- Country: South Korea
- Region: Seoul
- District: Seodaemun District

Korean name
- Hangul: 이대
- Hanja: 梨大
- RR: Idae
- MR: Idae

= Edae (area) =

Neighborhood of Seoul, South Korea

Edae is a neighborhood in Seodaemun District, Seoul, South Korea. It is a popular shopping district for tourists and students of Ewha Womans University. Like Hongdae, the nearby university serves as a metonym for the area. Edae is full of budget-friendly shopping outlets and trendy clothing stores.

The Edae area is accessed via the Ewha Womans University Station on the Seoul Subway Line 2, also known as the green line. Many of the shops in the area cater to Ewha's female students specifically. The neighboring Sinchon is better known for nightlife.

== Attractions ==
Edae's popularity as a shopping district began in the 1980s. In addition to affordable shopping, the area also had trendy cafes. Korea's first Starbucks was opened in 1985, on Ewhayeodae Street, which is the main street that leads from subway station to the entrance to the university.

The Ewha campus draws tourists by the thousands daily for selfies in front of The Campus Valley, which was built in 2008 and designed by Dominique Perrault. In addition to domestic tourism, Edae sees a number of international tourists, particularly women from China, "Japan, Taiwan, the United States, Hong Kong, Vietnam, Thailand, the Philippines, the Russian Federation, and Indonesia."

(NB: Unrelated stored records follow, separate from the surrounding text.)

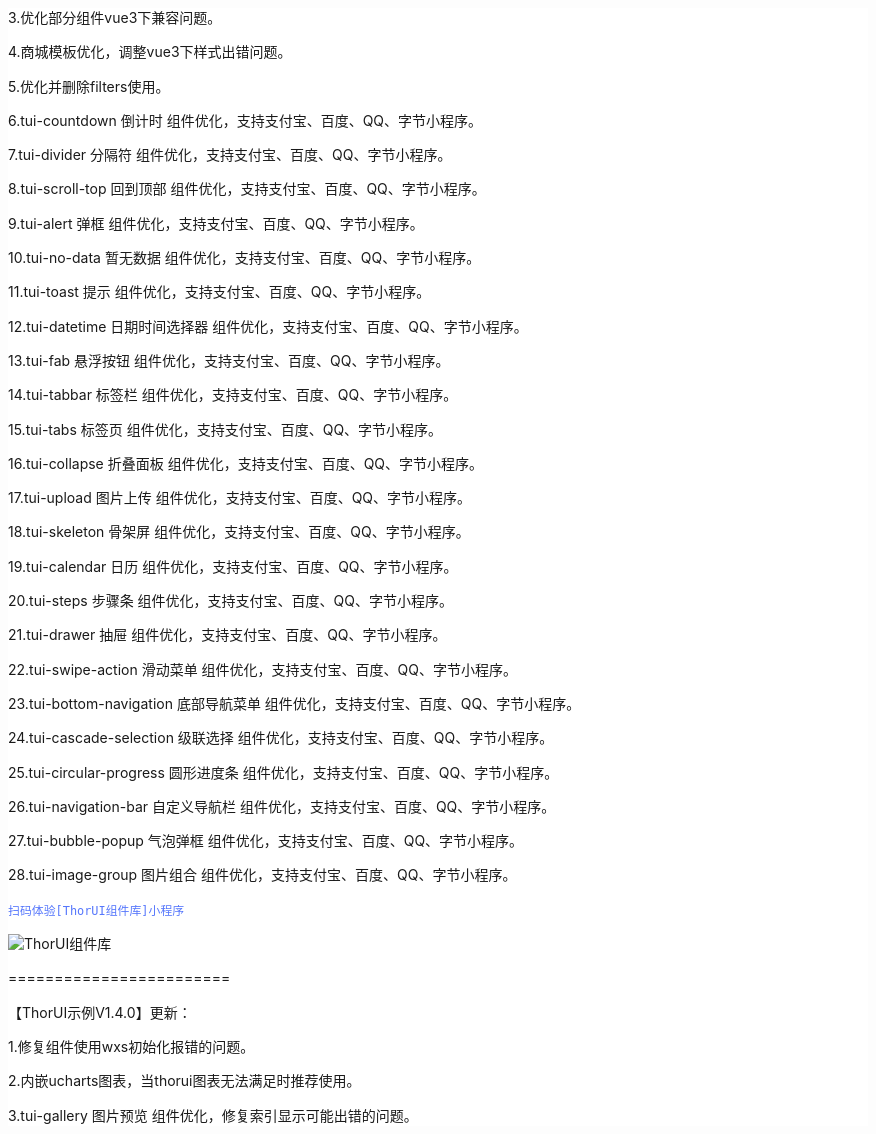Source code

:3.优化部分组件vue3下兼容问题。

4.商城模板优化，调整vue3下样式出错问题。

5.优化并删除filters使用。

6.tui-countdown 倒计时 组件优化，支持支付宝、百度、QQ、字节小程序。

7.tui-divider 分隔符 组件优化，支持支付宝、百度、QQ、字节小程序。

8.tui-scroll-top 回到顶部 组件优化，支持支付宝、百度、QQ、字节小程序。

9.tui-alert 弹框 组件优化，支持支付宝、百度、QQ、字节小程序。

10.tui-no-data 暂无数据 组件优化，支持支付宝、百度、QQ、字节小程序。

11.tui-toast 提示 组件优化，支持支付宝、百度、QQ、字节小程序。

12.tui-datetime 日期时间选择器 组件优化，支持支付宝、百度、QQ、字节小程序。

13.tui-fab 悬浮按钮 组件优化，支持支付宝、百度、QQ、字节小程序。

14.tui-tabbar 标签栏 组件优化，支持支付宝、百度、QQ、字节小程序。

15.tui-tabs 标签页 组件优化，支持支付宝、百度、QQ、字节小程序。

16.tui-collapse 折叠面板 组件优化，支持支付宝、百度、QQ、字节小程序。

17.tui-upload 图片上传 组件优化，支持支付宝、百度、QQ、字节小程序。

18.tui-skeleton 骨架屏 组件优化，支持支付宝、百度、QQ、字节小程序。

19.tui-calendar 日历 组件优化，支持支付宝、百度、QQ、字节小程序。

20.tui-steps 步骤条 组件优化，支持支付宝、百度、QQ、字节小程序。

21.tui-drawer 抽屉 组件优化，支持支付宝、百度、QQ、字节小程序。

22.tui-swipe-action 滑动菜单 组件优化，支持支付宝、百度、QQ、字节小程序。

23.tui-bottom-navigation 底部导航菜单 组件优化，支持支付宝、百度、QQ、字节小程序。

24.tui-cascade-selection 级联选择 组件优化，支持支付宝、百度、QQ、字节小程序。

25.tui-circular-progress 圆形进度条 组件优化，支持支付宝、百度、QQ、字节小程序。

26.tui-navigation-bar 自定义导航栏 组件优化，支持支付宝、百度、QQ、字节小程序。

27.tui-bubble-popup 气泡弹框 组件优化，支持支付宝、百度、QQ、字节小程序。

28.tui-image-group 图片组合 组件优化，支持支付宝、百度、QQ、字节小程序。

<font color="#5677fc">`扫码体验[ThorUI组件库]小程序`</font>

![ThorUI组件库](https://thorui.cn/img/applets_sm.jpg) 

========================

【ThorUI示例V1.4.0】更新：

1.修复组件使用wxs初始化报错的问题。

2.内嵌ucharts图表，当thorui图表无法满足时推荐使用。

3.tui-gallery 图片预览 组件优化，修复索引显示可能出错的问题。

Popular street food on Ewhayeodae Street includes tteokbokki, as well as Japanese snacks such as takoyaki and taiyaki. In 2018, the city government cracked down on illegal street food vendors in Edae, mainly for operating without a license, but also citations of unsanitary conditions, cooking fuel hazards, boosting excessive foot-traffic, and as unfair competition to legal storefronts. Sinchon Boxquare was built as an alternate venue for street food vendors in the area.